The U.S. economy added 103,000 jobs in March, according to the latest jobs report from the Bureau of Labor Statistics. The report fell short of expectations, as experts anticipated the economy would add 185,000 to 193,000 jobs.
The unemployment rate came in at 4.1 percent, unchanged from the February report.
Year over year, average hourly earnings for all employees on private nonfarm payrolls increased 2.7 percent.
Mark Hamrick, Bankrate’s senior economic analyst, offers his views on the March jobs report.
March slowdown in hiring
If one were to only focus on this single month, the March employment report is on the disappointing side. Growth in payrolls was below expectation at 103,000 while labor force participation slipped after an impressive jump in February. The unemployment rate remains at 4.1, where it has been stuck for six straight months.
Broader context is appropriate, however. The job market is widely regarded to be close to full employment. So, hiring gains should be slowing at this point in the expansion.
Over the first quarter hiring averaged 202,000, which is above the average for all of last year.
If we begin to see signs that momentum is truly slowing in coming months, that’s something different, more worrying.
Wages still rising
As for wage growth, average hourly earnings are up 2.7 percent, showing some improvement but not so hot as seen a couple of months ago which set off inflation alarm bells in some quarters.
There was some give back on hiring seen in certain sectors recently in retail and construction. The goods-producing sector saw growth overall thanks to mining and manufacturing, but lackluster compared to recent months.
Broader picture includes headwinds
Beyond the latest employment data, risks appear to be rising in both the short and long term. The president is upping the ante in a war of words over trade that threatens to turn into something damaging to global growth, which has been one of the positive dynamics lifting the nation’s manufacturing sector of late. If tariffs were fulling implemented, they would have the potential to raise inflation risks, making the Federal Reserve’s job more challenging. Meantime, even under a better case scenario, a high degree of uncertainty has been injected into the business environment which is never a plus.

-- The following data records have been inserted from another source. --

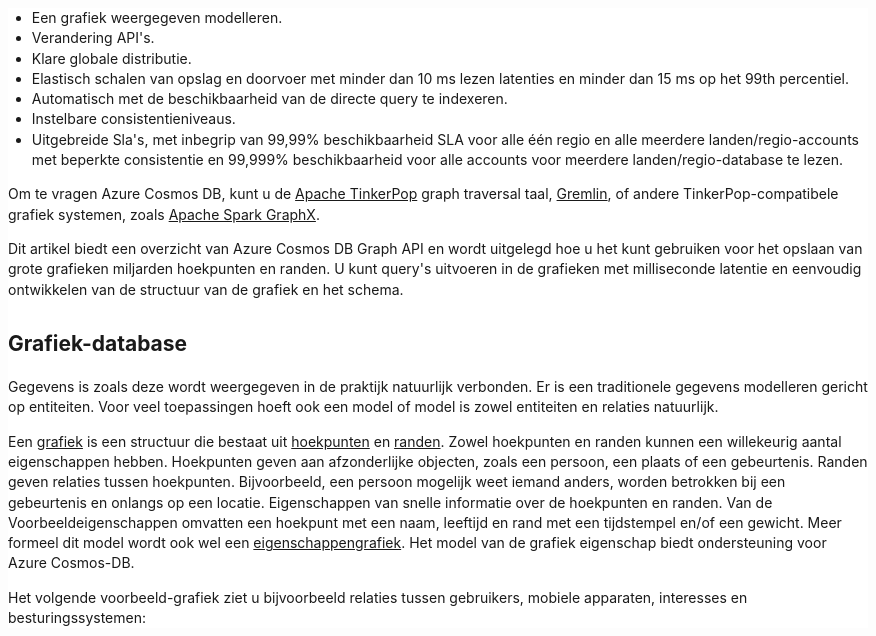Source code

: - Een grafiek weergegeven modelleren.
- Verandering API's.
- Klare globale distributie.
- Elastisch schalen van opslag en doorvoer met minder dan 10 ms lezen latenties en minder dan 15 ms op het 99th percentiel.
- Automatisch met de beschikbaarheid van de directe query te indexeren.
- Instelbare consistentieniveaus.
- Uitgebreide Sla's, met inbegrip van 99,99% beschikbaarheid SLA voor alle één regio en alle meerdere landen/regio-accounts met beperkte consistentie en 99,999% beschikbaarheid voor alle accounts voor meerdere landen/regio-database te lezen.

Om te vragen Azure Cosmos DB, kunt u de [Apache TinkerPop](http://tinkerpop.apache.org) graph traversal taal, [Gremlin](http://tinkerpop.apache.org/docs/current/reference/#graph-traversal-steps), of andere TinkerPop-compatibele grafiek systemen, zoals [Apache Spark GraphX](spark-connector-graph.md).

Dit artikel biedt een overzicht van Azure Cosmos DB Graph API en wordt uitgelegd hoe u het kunt gebruiken voor het opslaan van grote grafieken miljarden hoekpunten en randen. U kunt query's uitvoeren in de grafieken met milliseconde latentie en eenvoudig ontwikkelen van de structuur van de grafiek en het schema.

## <a name="graph-database"></a>Grafiek-database
Gegevens is zoals deze wordt weergegeven in de praktijk natuurlijk verbonden. Er is een traditionele gegevens modelleren gericht op entiteiten. Voor veel toepassingen hoeft ook een model of model is zowel entiteiten en relaties natuurlijk.

Een [grafiek](http://mathworld.wolfram.com/Graph.html) is een structuur die bestaat uit [hoekpunten](http://mathworld.wolfram.com/GraphVertex.html) en [randen](http://mathworld.wolfram.com/GraphEdge.html). Zowel hoekpunten en randen kunnen een willekeurig aantal eigenschappen hebben. Hoekpunten geven aan afzonderlijke objecten, zoals een persoon, een plaats of een gebeurtenis. Randen geven relaties tussen hoekpunten. Bijvoorbeeld, een persoon mogelijk weet iemand anders, worden betrokken bij een gebeurtenis en onlangs op een locatie. Eigenschappen van snelle informatie over de hoekpunten en randen. Van de Voorbeeldeigenschappen omvatten een hoekpunt met een naam, leeftijd en rand met een tijdstempel en/of een gewicht. Meer formeel dit model wordt ook wel een [eigenschappengrafiek](http://tinkerpop.apache.org/docs/current/reference/#intro). Het model van de grafiek eigenschap biedt ondersteuning voor Azure Cosmos-DB.

Het volgende voorbeeld-grafiek ziet u bijvoorbeeld relaties tussen gebruikers, mobiele apparaten, interesses en besturingssystemen:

As for the Fed, members of the Federal Open Market Committee have raised the prospect of an ascending trajectory for future interest rate hikes. This single March jobs report doesn’t do much to change that. As monetary policy eventually ceases to be lifting U.S. economic activity, consumers (and borrowers), business and government will all feel the impacts of surging interest rates.
Chairman Jerome Powell has a speech set for later today when we might get an update on his views.